RECORDS SHOWN.

╭──

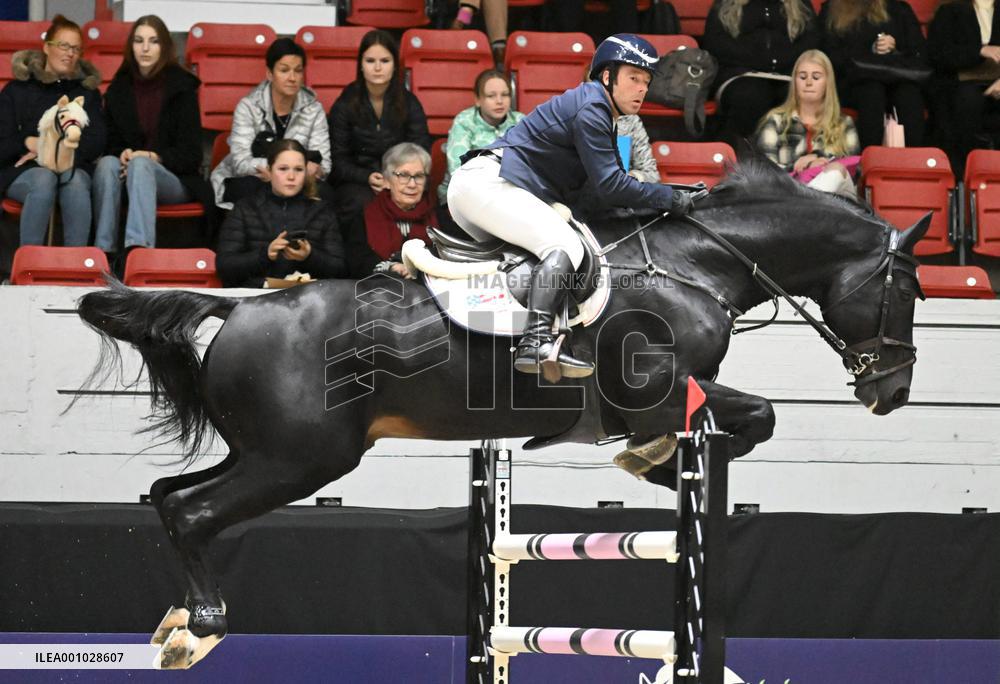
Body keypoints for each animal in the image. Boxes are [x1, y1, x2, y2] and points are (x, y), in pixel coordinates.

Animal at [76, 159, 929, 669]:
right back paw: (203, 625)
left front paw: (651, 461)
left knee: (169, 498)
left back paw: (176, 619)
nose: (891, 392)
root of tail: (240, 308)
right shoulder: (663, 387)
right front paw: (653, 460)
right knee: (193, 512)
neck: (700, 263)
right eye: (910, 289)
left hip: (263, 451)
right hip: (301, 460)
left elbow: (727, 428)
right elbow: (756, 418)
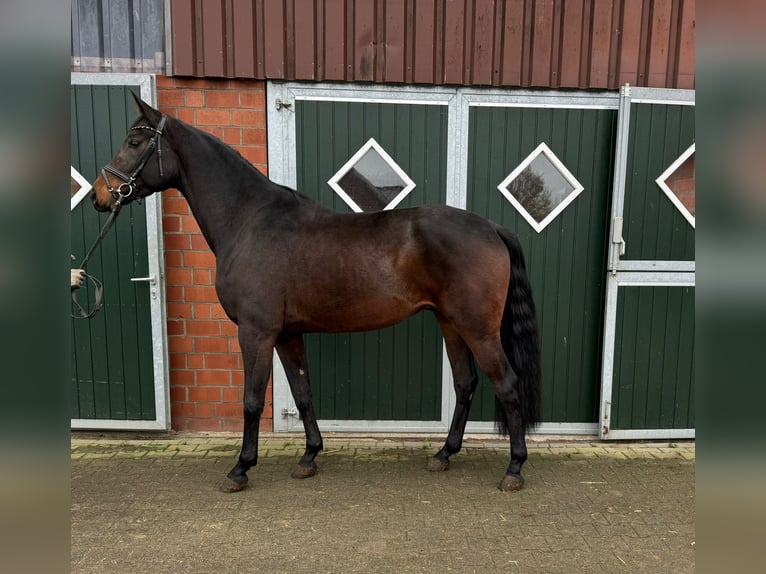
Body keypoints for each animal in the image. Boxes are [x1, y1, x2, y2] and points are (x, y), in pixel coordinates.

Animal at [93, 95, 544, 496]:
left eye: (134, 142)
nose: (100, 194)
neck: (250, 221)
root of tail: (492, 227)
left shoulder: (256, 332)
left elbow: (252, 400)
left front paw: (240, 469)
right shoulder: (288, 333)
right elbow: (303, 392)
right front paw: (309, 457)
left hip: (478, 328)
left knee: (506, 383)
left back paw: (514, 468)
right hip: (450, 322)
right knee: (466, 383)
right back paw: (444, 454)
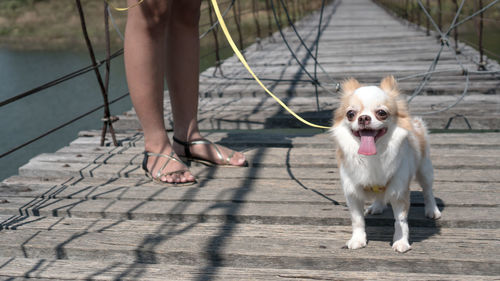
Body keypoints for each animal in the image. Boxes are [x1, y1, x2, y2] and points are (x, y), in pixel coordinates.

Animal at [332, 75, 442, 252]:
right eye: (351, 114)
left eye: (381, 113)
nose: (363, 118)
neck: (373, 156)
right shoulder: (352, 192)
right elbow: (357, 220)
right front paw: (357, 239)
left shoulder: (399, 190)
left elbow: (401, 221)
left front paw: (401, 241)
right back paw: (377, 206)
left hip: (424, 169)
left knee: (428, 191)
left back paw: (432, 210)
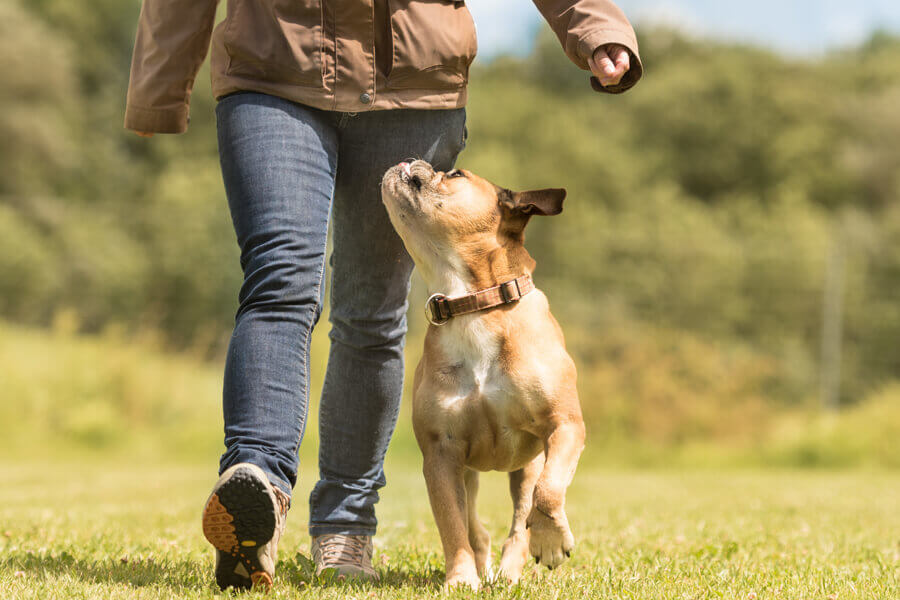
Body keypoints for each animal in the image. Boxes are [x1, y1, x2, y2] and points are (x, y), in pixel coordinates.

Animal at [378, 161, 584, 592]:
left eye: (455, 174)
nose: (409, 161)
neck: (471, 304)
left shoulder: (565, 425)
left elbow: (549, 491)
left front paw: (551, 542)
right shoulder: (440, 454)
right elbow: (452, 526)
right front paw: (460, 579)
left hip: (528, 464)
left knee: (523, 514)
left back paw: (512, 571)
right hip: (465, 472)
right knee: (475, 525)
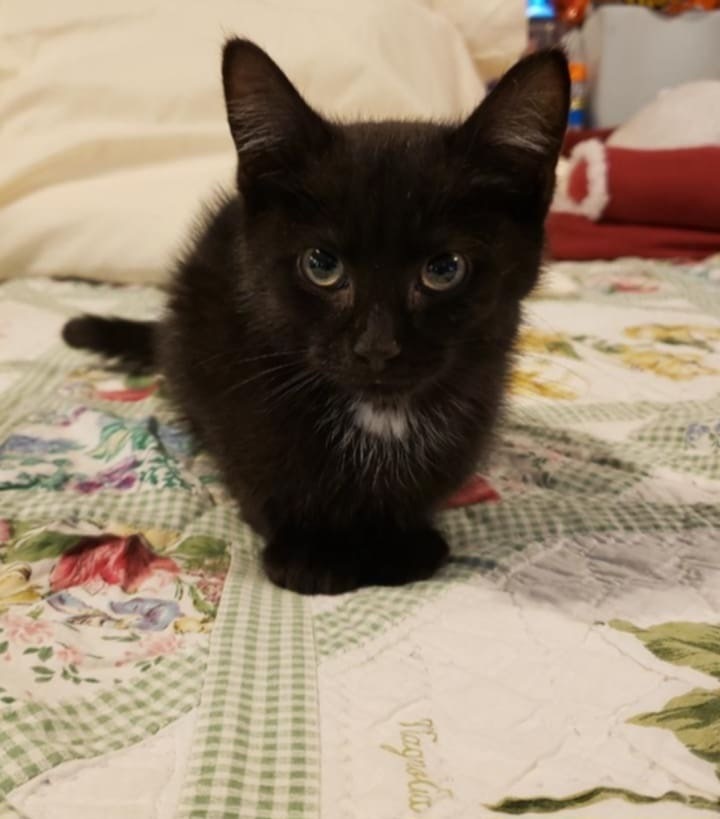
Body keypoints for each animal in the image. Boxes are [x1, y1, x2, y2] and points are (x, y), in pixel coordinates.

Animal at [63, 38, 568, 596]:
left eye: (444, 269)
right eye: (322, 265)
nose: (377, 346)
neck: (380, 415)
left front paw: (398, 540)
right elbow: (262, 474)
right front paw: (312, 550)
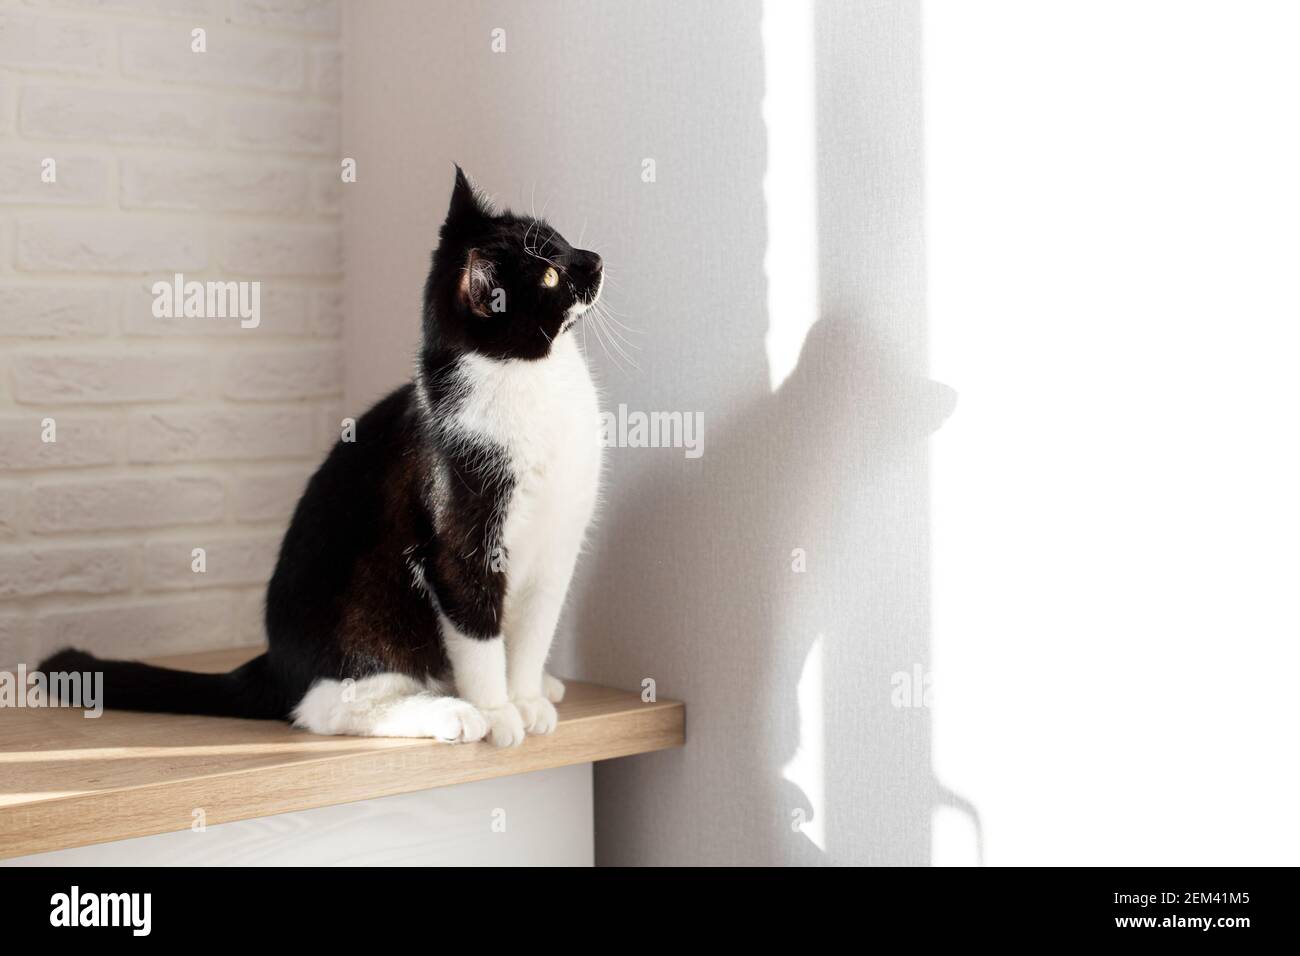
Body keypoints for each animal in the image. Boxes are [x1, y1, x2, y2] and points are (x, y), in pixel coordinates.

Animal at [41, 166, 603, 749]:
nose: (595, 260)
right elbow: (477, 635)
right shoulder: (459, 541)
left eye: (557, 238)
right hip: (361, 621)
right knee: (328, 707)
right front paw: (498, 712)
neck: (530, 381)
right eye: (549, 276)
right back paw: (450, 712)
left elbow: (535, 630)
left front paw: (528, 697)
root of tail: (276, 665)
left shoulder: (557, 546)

╰──
╭──

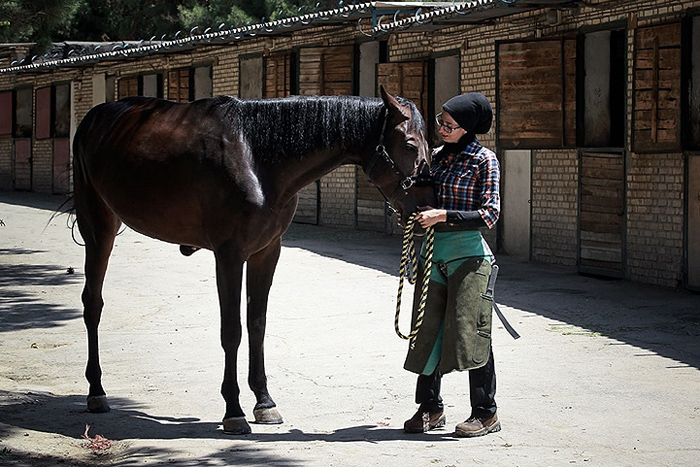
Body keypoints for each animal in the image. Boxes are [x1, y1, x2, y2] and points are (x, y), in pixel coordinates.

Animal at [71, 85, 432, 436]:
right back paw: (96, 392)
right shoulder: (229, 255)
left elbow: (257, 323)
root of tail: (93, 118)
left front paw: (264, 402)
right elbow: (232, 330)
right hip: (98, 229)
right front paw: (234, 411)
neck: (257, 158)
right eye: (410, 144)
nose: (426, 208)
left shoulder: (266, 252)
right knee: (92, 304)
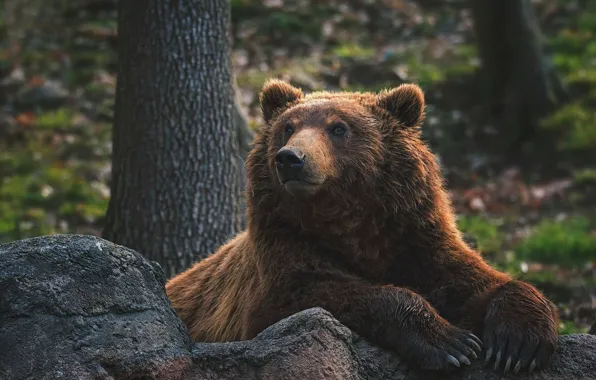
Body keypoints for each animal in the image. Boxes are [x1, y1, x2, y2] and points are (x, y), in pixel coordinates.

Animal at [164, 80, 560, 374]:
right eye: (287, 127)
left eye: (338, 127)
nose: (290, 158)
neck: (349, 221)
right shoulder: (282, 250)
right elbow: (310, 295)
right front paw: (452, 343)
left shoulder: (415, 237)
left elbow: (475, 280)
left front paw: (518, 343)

╰──

WORK TASK. In the listing above, find the line containing "left shoulder: (256, 332)" and the line containing "left elbow: (535, 630)", then output those two lines and everything between them exactly as written, without the images.

EXERCISE SOLUTION.
left shoulder: (256, 332)
left elbow: (252, 400)
left front paw: (240, 469)
right shoulder: (288, 333)
right elbow: (303, 392)
right front paw: (309, 457)
left hip: (478, 328)
left knee: (506, 383)
left back paw: (514, 468)
right hip: (450, 322)
right knee: (466, 383)
right back paw: (444, 454)
Body keypoints for each animal in the image. Boxes are [x1, y1, x2, y2] and points are (x, y), in pixel coordinates.

Animal at [332, 75, 442, 252]:
right eye: (351, 114)
left eye: (381, 113)
nose: (363, 118)
neck: (373, 156)
right shoulder: (352, 192)
right elbow: (357, 220)
right front paw: (357, 239)
left shoulder: (399, 190)
left elbow: (401, 221)
left front paw: (401, 241)
right back paw: (377, 206)
left hip: (424, 169)
left knee: (428, 191)
left back paw: (432, 210)
Body keypoints for each animal in the image. Boxes are [x1, y1, x2, y2] and points are (x, y), in pixel coordinates.

Animal at [378, 161, 584, 592]:
left eye: (455, 174)
nose: (409, 161)
neck: (471, 304)
left shoulder: (565, 425)
left elbow: (549, 491)
left front paw: (551, 542)
right shoulder: (440, 454)
right elbow: (452, 526)
right front paw: (460, 579)
left hip: (528, 464)
left knee: (523, 514)
left back paw: (512, 571)
right hip: (465, 472)
right knee: (475, 525)
Body keypoints for each animal in the image. Boxes are [x1, y1, x2, y2] and points are (x, y), in pixel coordinates.

Animal at [63, 38, 568, 596]:
left eye: (444, 269)
right eye: (322, 265)
nose: (377, 346)
neck: (380, 415)
left front paw: (398, 540)
right elbow: (262, 474)
right front paw: (312, 550)
Body keypoints for each animal in the image. Boxes are [x1, y1, x2, y2] and points are (x, y), in pixel coordinates.

Animal at [41, 166, 603, 749]:
nose: (595, 260)
right elbow: (477, 635)
right shoulder: (459, 541)
left eye: (557, 238)
right hip: (361, 621)
right knee: (328, 707)
right front paw: (498, 712)
neck: (530, 381)
right eye: (549, 276)
right back paw: (450, 712)
left elbow: (535, 630)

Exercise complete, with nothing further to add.